רֵישׁ לָקִישׁ אַחְוִי לֵיהּ דִּינָרָא לְרַבִּי אֶלְעָזָר. אֲמַר: מְעַלְּיָא הוּא. אֲמַר לֵיהּ: חֲזִי דַּעֲלָךְ קָא סָמַכְינָא. אֲמַר לֵיהּ: כִּי סָמְכַתְּ עֲלַי מַאי לְמֵימְרָא, דְּאִי מִשְׁתְּכַח בִּישָׁא – בָּעֵינָא לְאַיחְלוֹפֵי לָךְ? וְהָא אַתְּ הוּא דְּאָמְרַתְּ: רַבִּי מֵאִיר הוּא, דְּדָאֵין דִּינָא דִּגְרָמֵי. מַאי, לָאו רַבִּי מֵאִיר – וְלָא סְבִירָא לַן כְּווֹתֵיהּ?
La Guemara rapporte : Reish Lakish présenta un dinar à Rabbi Elazar afin que celui-ci l’évalue. Rabbi Elazar dit : C’est une pièce valable. Reish Lakish lui dit : Sache que je me fie à toi. Rabbi Elazar lui dit : Quel est le but de dire que tu te fies à moi ? Est-ce afin que, si ce dinar se révèle plus tard être mauvais, je sois tenu de te l’échanger contre un bon dinar ? Mais c’est toi qui as dit que c’est Rabbi Meir qui est d’avis qu’il y a responsabilité pour un dommage causé par une action indirecte, même s’il n’a pas causé directement de dommage au bien. N’est-ce pas que tu voulais dire : C’est l’opinion de Rabbi Meir, mais nous ne tranchons pas conformément à son opinion ?
אֲמַר לֵיהּ: לָא, רַבִּי מֵאִיר – וּסְבִירָא לַן כְּווֹתֵיהּ.
Reish Lakish lui dit : Non, je voulais dire que c’est l’opinion de Rabbi Meir, et nous tranchons conformément à son opinion.
הֵי רַבִּי מֵאִיר? אִילֵימָא רַבִּי מֵאִיר (ד׳ ל׳ מ׳ פ׳ סִימָן)
La Guemara demande : à quelle déclaration de Rabbi Meir Rabbi Elazar fait-il référence ? Si nous disons qu’il s’agit de cette déclaration de Rabbi Meir, cela est difficile. Incidemment, la Guemara précise que les lettres dalet, lamed, mem, peh servent de mnémonique pour les quatre déclarations de Rabbi Meir qui seront citées. Elles signifient : a jugé [dan], teindre [litzboa], couvre [mesakekh] et a fait une brèche [pirtza].

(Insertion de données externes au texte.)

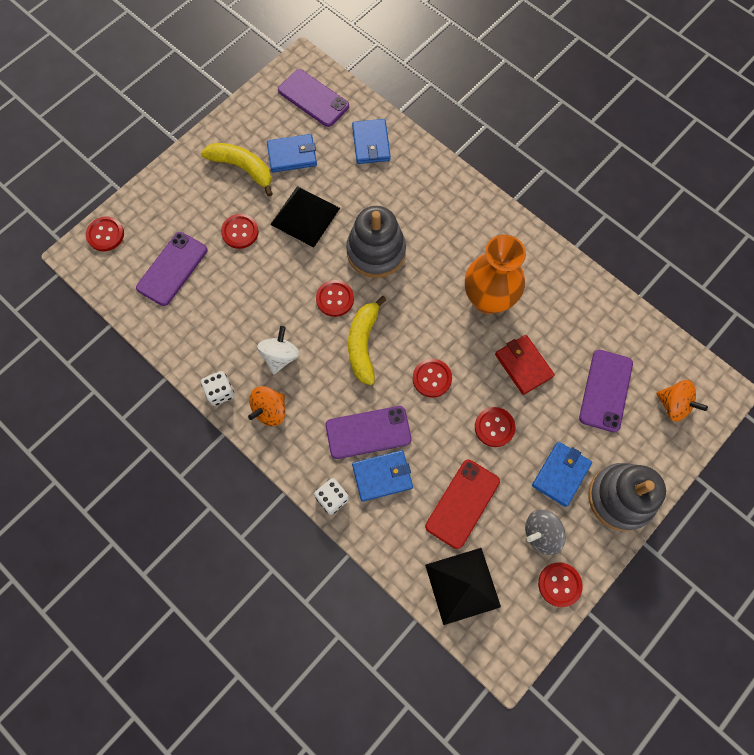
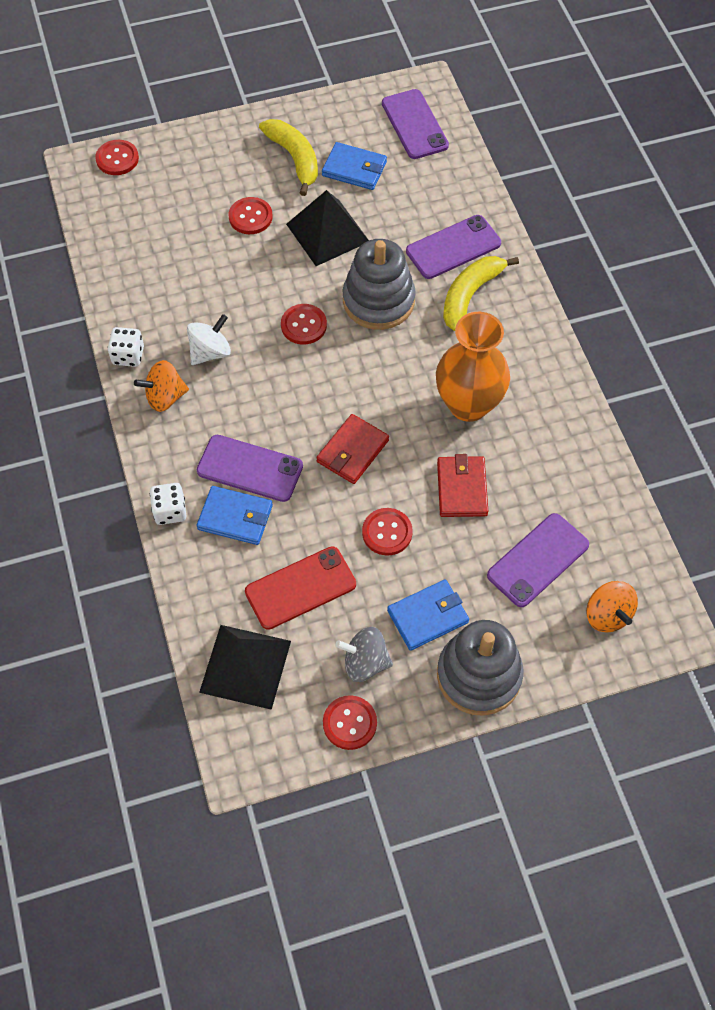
camera: 30 degrees right, 10 degrees down
(172, 269) = (160, 220): purple phone -> purple phone (453, 247)
(363, 344) = (303, 382): yellow banana -> yellow banana (470, 295)
(371, 143) = (446, 194): blue wallet -> none
(432, 378) = (353, 451): red button -> red wallet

דִּתְנַן: דָּן אֶת הַדִּין; זִיכָּה אֶת הַחַיָּיב; חִיֵּיב אֶת הַזַּכַּאי; טִימֵּא אֶת הַטָּהוֹר; טִיהֵר אֶת הַטָּמֵא – מַה שֶּׁעָשָׂה עָשׂוּי, וִישַׁלֵּם מִבֵּיתוֹ.
La Guemara revient à la question en cours. Comme nous l’avons appris dans une michna (Bekhorot 28b) : Si un juge a rendu un jugement et s’est trompé, et qu’il a acquitté quelqu’un qui était en réalité redevable, ou déclaré redevable quelqu’un qui aurait en réalité dû être acquitté, ou s’il a statué qu’un objet pur est impur, ou statué qu’un objet impur est pur, et qu’en agissant ainsi il a causé à une partie un préjudice financier, ce qu’il a fait est fait, c’est-à-dire que le jugement reste valable, et le juge doit payer des dommages-intérêts de sa propre maison, c’est-à-dire sur ses fonds personnels. Il est donc tenu de payer les dommages bien qu’il ait causé la perte indirectement.
הָא אִיתְּמַר עֲלַהּ, אָמַר רַבִּי אִילְעָא אָמַר רַב: וְהוּא שֶׁנָּטַל וְנָתַן בַּיָּד!
La Guemara explique pourquoi cela ne peut pas être la déclaration de Rabbi Meir à laquelle Shmuel faisait référence : Mais n’a-t-il pas été déclaré au sujet de cette michna que Rabbi Ile’a dit que Rav dit : Et cette michna traite d’un cas le juge n’a pas seulement rendu une décision, mais a activement pris l’argent de celui qu’il a jugé responsable, et l’a donné à l’autre partie de sa propre main. Il ne s’agit pas d’un cas de causalité, mais d’une action directe.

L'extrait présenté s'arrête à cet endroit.